De Cancún - O presidente mexicano, Felipe Calderón, fez ontem, por mais de uma hora, um pronunciamento, seguido de debate aberto, com a plenária multinacional da COP 16. Defendendo a participação da sociedade civil para quebrar o impasse nas negociações, ele atestava, indiretamente, a dificuldade para o avanço de um acordo multilateral que salvasse a face de Cancún. Não vai ser fácil.
Até aqui, passados 9 dias do início da Conferência e faltando apenas três para sua conclusão, não há nenhum texto ou rascunho escrito das decisões a serem tomadas. Isso porque a estratégia dos anfitriões é a de manter ao máximo as conversações na informalidade, evitando assim o que se passou em Copenhagen. Lá, o primeiro ministro dinamarquês Hans Rassmussen, antes do inicio da COP 15, negociou um texto preliminar com os EUA e China. A proposta acabou sendo "vazada" pela China para alguns países, o que gerou um caos que paralisou por dias a Conferência, quebrando a confiança nos mediadores.
Os mexicanos tentam uma "fuga para frente", organizando os países chave dois a dois. O Brasil está de par com a Inglaterra, na expectativa de não engessar o processo, deixando o máximo de possibilidades abertas, o que é positivo. Hoje, porém, a onça começa a beber água.
É que algum texto ou rascunho tem que fluir, ainda hoje, desse emaranhado de conversações. Estas, como convivas num jantar, vão muito bem até que chega a hora de pagar a conta. E, na “conta” da COP 16 temos problemas salgados.
O Protocolo de Kioto corre o sério risco de ir para o espaço. Japoneses e europeus relutam em bancar a fase dois de Kioto se os EUA não aderirem.
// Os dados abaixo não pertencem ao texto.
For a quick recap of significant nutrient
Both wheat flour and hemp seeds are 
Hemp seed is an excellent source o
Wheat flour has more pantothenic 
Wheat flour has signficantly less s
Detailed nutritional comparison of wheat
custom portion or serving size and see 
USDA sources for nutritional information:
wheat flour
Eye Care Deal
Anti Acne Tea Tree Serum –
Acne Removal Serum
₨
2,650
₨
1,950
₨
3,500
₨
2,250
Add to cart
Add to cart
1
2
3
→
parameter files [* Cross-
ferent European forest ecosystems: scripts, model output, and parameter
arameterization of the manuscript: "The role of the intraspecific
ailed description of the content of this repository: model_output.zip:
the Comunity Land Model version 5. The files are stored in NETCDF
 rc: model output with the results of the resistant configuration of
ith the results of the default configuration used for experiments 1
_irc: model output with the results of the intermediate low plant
E eles não vão fazer isso tão cedo. Já os americanos, queixam-se de que China, Brasil e Índia, que permanecem com programas e metas voluntárias. Assis, eles não teriam porque aceitarem um acordo que seja vinculante e monitorado pela ONU.
Em outro nível, se os recursos emergenciais do Fundo Clima de US$ 30 bilhões estão praticamamente equacionados, tudo permanece indefinido com relação aos US$ 100 bilhões anuais a serem aplicados de 2020 em diante. Sem falar que vai se tornando consenso que as atuais metas de redução de emissões, em curso e previstas, não irão segurar o aquecimento global abaixo dos dois graus até o fim do século XXI.
Se todos estes obstáculos forem driblados, o que esperar de Cancún? Duas coisas. Uma, a principal, que se vai ter a fase dois de Kioto, preservando o seu arcabouço e processo, ficando a definição das metas para 2011. Em segundo lugar, que se encontre uma fórmula de auditar os programas voluntários dos grandes emergentes mais os EUA, de modo satisfatório para as demais nações, em especial europeus e japoneses.
Há uma imensidão de obstáculos a superar nas próximas 72 horas para que se possa alcançar esses dois objetivos. Não vai ser fácil, mas oxalá dê certo.
* Raul Jungmann é deputado federal, membro da comissão de Relações Exteriores da Câmara e dirigente nacional do PPS.